Assignment
Though the entries contain pictures, the copy you make should hold only the rest, exactly as written.

Information
++++
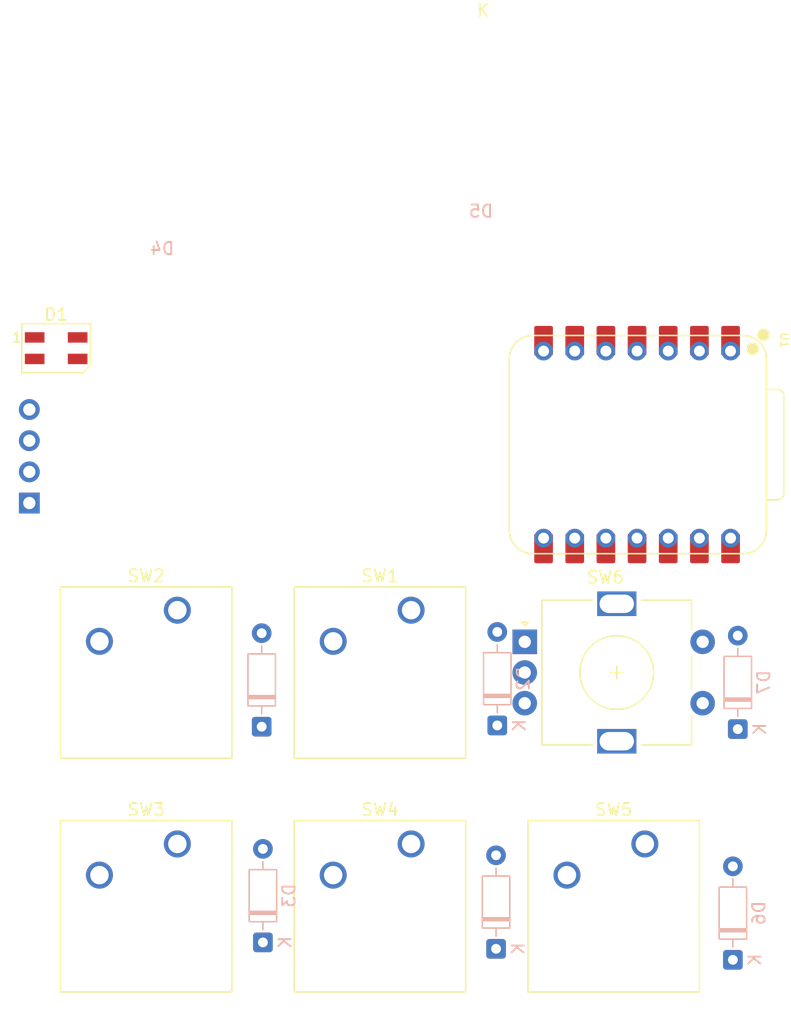
<source format=kicad_pcb>
(kicad_pcb
	(version 20241229)
	(generator "pcbnew")
	(generator_version "9.0")
	(general
		(thickness 1.6)
		(legacy_teardrops no)
	)
	(paper "A4")
	(layers
		(0 "F.Cu" signal)
		(2 "B.Cu" signal)
		(9 "F.Adhes" user "F.Adhesive")
		(11 "B.Adhes" user "B.Adhesive")
		(13 "F.Paste" user)
		(15 "B.Paste" user)
		(5 "F.SilkS" user "F.Silkscreen")
		(7 "B.SilkS" user "B.Silkscreen")
		(1 "F.Mask" user)
		(3 "B.Mask" user)
		(17 "Dwgs.User" user "User.Drawings")
		(19 "Cmts.User" user "User.Comments")
		(21 "Eco1.User" user "User.Eco1")
		(23 "Eco2.User" user "User.Eco2")
		(25 "Edge.Cuts" user)
		(27 "Margin" user)
		(31 "F.CrtYd" user "F.Courtyard")
		(29 "B.CrtYd" user "B.Courtyard")
		(35 "F.Fab" user)
		(33 "B.Fab" user)
		(39 "User.1" user)
		(41 "User.2" user)
		(43 "User.3" user)
		(45 "User.4" user)
	)
	(setup
		(pad_to_mask_clearance 0)
		(allow_soldermask_bridges_in_footprints no)
		(tenting front back)
		(pcbplotparams
			(layerselection 0x00000000_00000000_55555555_5755f5ff)
			(plot_on_all_layers_selection 0x00000000_00000000_00000000_00000000)
			(disableapertmacros no)
			(usegerberextensions no)
			(usegerberattributes yes)
			(usegerberadvancedattributes yes)
			(creategerberjobfile yes)
			(dashed_line_dash_ratio 12.000000)
			(dashed_line_gap_ratio 3.000000)
			(svgprecision 4)
			(plotframeref no)
			(mode 1)
			(useauxorigin no)
			(hpglpennumber 1)
			(hpglpenspeed 20)
			(hpglpendiameter 15.000000)
			(pdf_front_fp_property_popups yes)
			(pdf_back_fp_property_popups yes)
			(pdf_metadata yes)
			(pdf_single_document no)
			(dxfpolygonmode yes)
			(dxfimperialunits yes)
			(dxfusepcbnewfont yes)
			(psnegative no)
			(psa4output no)
			(plot_black_and_white yes)
			(sketchpadsonfab no)
			(plotpadnumbers no)
			(hidednponfab no)
			(sketchdnponfab yes)
			(crossoutdnponfab yes)
			(subtractmaskfromsilk no)
			(outputformat 1)
			(mirror no)
			(drillshape 1)
			(scaleselection 1)
			(outputdirectory "")
		)
	)
	(net 0 "")
	(net 1 "VCC")
	(net 2 "SK6812MINI")
	(net 3 "GND")
	(net 4 "unconnected-(D1-DOUT-Pad1)")
	(net 5 "Net-(D2-A)")
	(net 6 "Row 0")
	(net 7 "Net-(D3-A)")
	(net 8 "Row 1")
	(net 9 "Net-(D4-A)")
	(net 10 "Net-(D5-A)")
	(net 11 "Net-(D6-A)")
	(net 12 "EC11SWA")
	(net 13 "SCL")
	(net 14 "SDA")
	(net 15 "Col 0")
	(net 16 "Col 1")
	(net 17 "Col 2")
	(net 18 "EC11B")
	(net 19 "EC11A")
	(net 20 "unconnected-(U1-GPIO0{slash}TX-Pad7)")
	(net 21 "unconnected-(U1-3V3-Pad12)")
	(footprint "LED_SMD:LED_SK6812MINI_PLCC4_3.5x3.5mm_P1.75mm" (layer "F.Cu") (at 121.25 61.675))
	(footprint "Button_Switch_Keyboard:SW_Cherry_MX_1.00u_PCB" (layer "F.Cu") (at 131.1275 102.07625))
	(footprint "Rotary_Encoder:RotaryEncoder_Alps_EC11E-Switch_Vertical_H20mm" (layer "F.Cu") (at 159.4375 85.60625))
	(footprint "Button_Switch_Keyboard:SW_Cherry_MX_1.00u_PCB" (layer "F.Cu") (at 169.2275 102.07625))
	(footprint "OPL:XIAO-RP2040-DIP" (layer "F.Cu") (at 168.5925 69.5325 -90))
	(footprint "Button_Switch_Keyboard:SW_Cherry_MX_1.00u_PCB" (layer "F.Cu") (at 131.1275 83.02625))
	(footprint "ScottoKeebs_Components:OLED_128x32" (layer "F.Cu") (at 117.4625 64.495))
	(footprint "Button_Switch_Keyboard:SW_Cherry_MX_1.00u_PCB" (layer "F.Cu") (at 150.1775 102.07625))
	(footprint "Button_Switch_Keyboard:SW_Cherry_MX_1.00u_PCB" (layer "F.Cu") (at 150.1775 83.02625))
	(footprint "Diode_THT:D_DO-35_SOD27_P7.62mm_Horizontal" (layer "B.Cu") (at 176.4 111.52 90))
	(footprint "Diode_THT:D_DO-35_SOD27_P7.62mm_Horizontal" (layer "B.Cu") (at 176.8 92.72 90))
	(footprint "Diode_THT:D_DO-35_SOD27_P7.62mm_Horizontal" (layer "B.Cu") (at 138.1 110.1 90))
	(footprint "Diode_THT:D_DO-35_SOD27_P7.62mm_Horizontal" (layer "B.Cu") (at 157.2 92.42 90))
	(footprint "Diode_THT:D_DO-35_SOD27_P7.62mm_Horizontal" (layer "B.Cu") (at 138 92.52 90))
	(footprint "Diode_THT:D_DO-35_SOD27_P7.62mm_Horizontal" (layer "B.Cu") (at 157.1 110.62 90))
	(embedded_fonts no)
)

</source>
++++
Answer for the task
<source format=kicad_pcb>
(kicad_pcb
	(version 20241229)
	(generator "pcbnew")
	(generator_version "9.0")
	(general
		(thickness 1.6)
		(legacy_teardrops no)
	)
	(paper "A4")
	(layers
		(0 "F.Cu" signal)
		(2 "B.Cu" signal)
		(9 "F.Adhes" user "F.Adhesive")
		(11 "B.Adhes" user "B.Adhesive")
		(13 "F.Paste" user)
		(15 "B.Paste" user)
		(5 "F.SilkS" user "F.Silkscreen")
		(7 "B.SilkS" user "B.Silkscreen")
		(1 "F.Mask" user)
		(3 "B.Mask" user)
		(17 "Dwgs.User" user "User.Drawings")
		(19 "Cmts.User" user "User.Comments")
		(21 "Eco1.User" user "User.Eco1")
		(23 "Eco2.User" user "User.Eco2")
		(25 "Edge.Cuts" user)
		(27 "Margin" user)
		(31 "F.CrtYd" user "F.Courtyard")
		(29 "B.CrtYd" user "B.Courtyard")
		(35 "F.Fab" user)
		(33 "B.Fab" user)
		(39 "User.1" user)
		(41 "User.2" user)
		(43 "User.3" user)
		(45 "User.4" user)
	)
	(setup
		(pad_to_mask_clearance 0)
		(allow_soldermask_bridges_in_footprints no)
		(tenting front back)
		(pcbplotparams
			(layerselection 0x00000000_00000000_55555555_5755f5ff)
			(plot_on_all_layers_selection 0x00000000_00000000_00000000_00000000)
			(disableapertmacros no)
			(usegerberextensions no)
			(usegerberattributes yes)
			(usegerberadvancedattributes yes)
			(creategerberjobfile yes)
			(dashed_line_dash_ratio 12.000000)
			(dashed_line_gap_ratio 3.000000)
			(svgprecision 4)
			(plotframeref no)
			(mode 1)
			(useauxorigin no)
			(hpglpennumber 1)
			(hpglpenspeed 20)
			(hpglpendiameter 15.000000)
			(pdf_front_fp_property_popups yes)
			(pdf_back_fp_property_popups yes)
			(pdf_metadata yes)
			(pdf_single_document no)
			(dxfpolygonmode yes)
			(dxfimperialunits yes)
			(dxfusepcbnewfont yes)
			(psnegative no)
			(psa4output no)
			(plot_black_and_white yes)
			(sketchpadsonfab no)
			(plotpadnumbers no)
			(hidednponfab no)
			(sketchdnponfab yes)
			(crossoutdnponfab yes)
			(subtractmaskfromsilk no)
			(outputformat 1)
			(mirror no)
			(drillshape 1)
			(scaleselection 1)
			(outputdirectory "")
		)
	)
	(net 0 "")
	(net 1 "VCC")
	(net 2 "SK6812MINI")
	(net 3 "GND")
	(net 4 "unconnected-(D1-DOUT-Pad1)")
	(net 5 "Net-(D2-A)")
	(net 6 "Row 0")
	(net 7 "Net-(D3-A)")
	(net 8 "Row 1")
	(net 9 "Net-(D4-A)")
	(net 10 "Net-(D5-A)")
	(net 11 "Net-(D6-A)")
	(net 12 "EC11SWA")
	(net 13 "SCL")
	(net 14 "SDA")
	(net 15 "Col 0")
	(net 16 "Col 1")
	(net 17 "Col 2")
	(net 18 "EC11B")
	(net 19 "EC11A")
	(net 20 "unconnected-(U1-GPIO0{slash}TX-Pad7)")
	(net 21 "unconnected-(U1-3V3-Pad12)")
	(footprint "LED_SMD:LED_SK6812MINI_PLCC4_3.5x3.5mm_P1.75mm" (layer "F.Cu") (at 121.25 61.675))
	(footprint "Button_Switch_Keyboard:SW_Cherry_MX_1.00u_PCB" (layer "F.Cu") (at 131.1275 102.07625))
	(footprint "Rotary_Encoder:RotaryEncoder_Alps_EC11E-Switch_Vertical_H20mm" (layer "F.Cu") (at 159.4375 85.60625))
	(footprint "Button_Switch_Keyboard:SW_Cherry_MX_1.00u_PCB" (layer "F.Cu") (at 169.2275 102.07625))
	(footprint "OPL:XIAO-RP2040-DIP" (layer "F.Cu") (at 168.5925 69.5325 -90))
	(footprint "Button_Switch_Keyboard:SW_Cherry_MX_1.00u_PCB" (layer "F.Cu") (at 131.1275 83.02625))
	(footprint "ScottoKeebs_Components:OLED_128x32" (layer "F.Cu") (at 117.4625 64.495))
	(footprint "Button_Switch_Keyboard:SW_Cherry_MX_1.00u_PCB" (layer "F.Cu") (at 150.1775 102.07625))
	(footprint "Button_Switch_Keyboard:SW_Cherry_MX_1.00u_PCB" (layer "F.Cu") (at 150.1775 83.02625))
	(footprint "Diode_THT:D_DO-35_SOD27_P7.62mm_Horizontal" (layer "B.Cu") (at 176.4 111.52 90))
	(footprint "Diode_THT:D_DO-35_SOD27_P7.62mm_Horizontal" (layer "B.Cu") (at 176.8 92.72 90))
	(footprint "Diode_THT:D_DO-35_SOD27_P7.62mm_Horizontal" (layer "B.Cu") (at 138.1 110.1 90))
	(footprint "Diode_THT:D_DO-35_SOD27_P7.62mm_Horizontal" (layer "B.Cu") (at 157.2 92.42 90))
	(footprint "Diode_THT:D_DO-35_SOD27_P7.62mm_Horizontal" (layer "B.Cu") (at 138 92.52 90))
	(footprint "Diode_THT:D_DO-35_SOD27_P7.62mm_Horizontal" (layer "B.Cu") (at 157.1 110.62 90))
	(embedded_fonts no)
)

</source>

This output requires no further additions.